Task to carry out: All pictures are to be excluded when the data below is output verbatim.

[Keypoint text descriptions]
*** Block opens ***

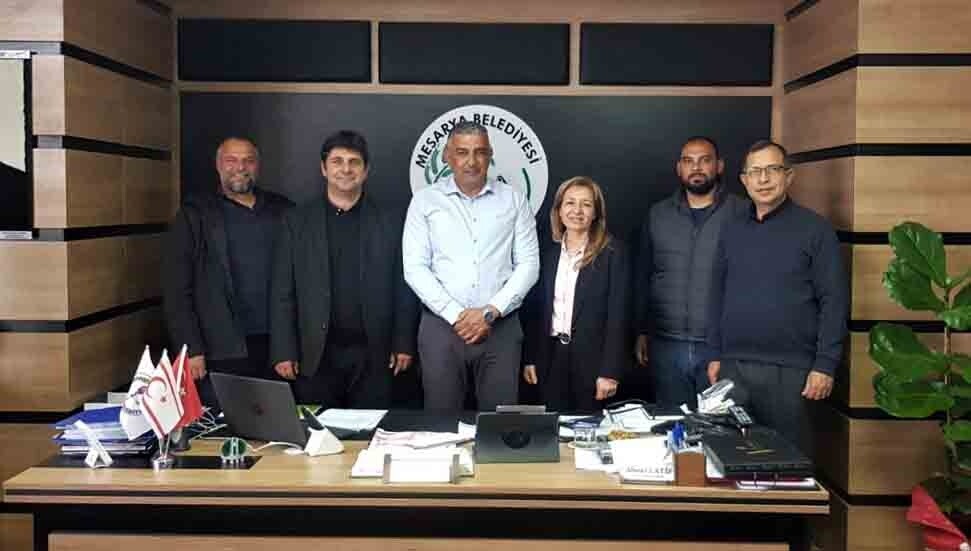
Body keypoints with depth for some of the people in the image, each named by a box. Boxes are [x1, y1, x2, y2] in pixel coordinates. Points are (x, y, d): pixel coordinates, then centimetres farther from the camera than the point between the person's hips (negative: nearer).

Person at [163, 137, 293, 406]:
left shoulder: (283, 211, 10)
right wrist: (192, 350, -10)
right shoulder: (194, 215, 2)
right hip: (221, 351, -2)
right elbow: (177, 290, -2)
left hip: (278, 346, 3)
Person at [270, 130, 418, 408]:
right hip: (314, 355, 0)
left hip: (373, 355, 0)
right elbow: (282, 293, 3)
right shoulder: (296, 222, 5)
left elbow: (404, 289, 6)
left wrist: (404, 344, 1)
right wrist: (284, 352, -3)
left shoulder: (390, 222, 5)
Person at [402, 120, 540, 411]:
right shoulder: (425, 200, 5)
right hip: (441, 326, 0)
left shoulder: (513, 199, 8)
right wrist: (456, 316, -10)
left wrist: (490, 312, -9)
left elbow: (528, 264, 3)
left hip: (501, 327, 1)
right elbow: (415, 268, -1)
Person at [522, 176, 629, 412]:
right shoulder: (549, 252, 7)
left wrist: (610, 370, -14)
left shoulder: (613, 252, -6)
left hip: (592, 357, -3)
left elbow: (618, 313, -9)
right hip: (552, 357, 4)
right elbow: (536, 309, 10)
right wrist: (530, 358, 6)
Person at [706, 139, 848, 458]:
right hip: (733, 367, 4)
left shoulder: (814, 229, -2)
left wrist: (825, 365, -12)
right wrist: (715, 355, 10)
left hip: (789, 370, -4)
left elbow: (834, 300, -6)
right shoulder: (732, 233, 12)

*** Block closes ***

Finished exercise:
Body keypoints with depth for some of the people in the image, each named by a box. Boxes are [x1, y1, x2, y2] in pixel coordinates. Points are (x, y, d): pixel coordinates, then centimetres farther from the camera than the point between the person's hips (negative: nearer).

Person at [163, 137, 293, 406]:
left shoulder: (283, 211, 10)
right wrist: (192, 350, -10)
right shoulder: (194, 215, 2)
right hip: (221, 351, -2)
right elbow: (177, 290, -2)
left hip: (278, 346, 3)
Person at [270, 130, 418, 408]:
right hip: (314, 355, 0)
left hip: (373, 355, 0)
right elbow: (282, 293, 3)
right shoulder: (296, 222, 5)
left elbow: (404, 289, 6)
left wrist: (404, 344, 1)
right wrist: (284, 352, -3)
left shoulder: (390, 222, 5)
Person at [402, 120, 540, 411]:
right shoulder: (425, 200, 5)
right hip: (441, 326, 0)
left shoulder: (513, 199, 8)
right wrist: (456, 316, -10)
left wrist: (490, 312, -9)
left elbow: (528, 264, 3)
left hip: (501, 327, 1)
right elbow: (415, 268, -1)
Person at [522, 176, 629, 412]:
right shoulder: (549, 252, 7)
left wrist: (610, 370, -14)
left shoulder: (613, 252, -6)
left hip: (592, 357, -3)
left elbow: (618, 313, -9)
right hip: (552, 357, 4)
right elbow: (536, 309, 10)
right wrist: (530, 358, 6)
Person at [706, 139, 848, 458]:
right hip: (733, 367, 4)
left shoulder: (814, 229, -2)
left wrist: (825, 365, -12)
right wrist: (715, 355, 10)
left hip: (789, 370, -4)
left elbow: (834, 300, -6)
right shoulder: (732, 233, 12)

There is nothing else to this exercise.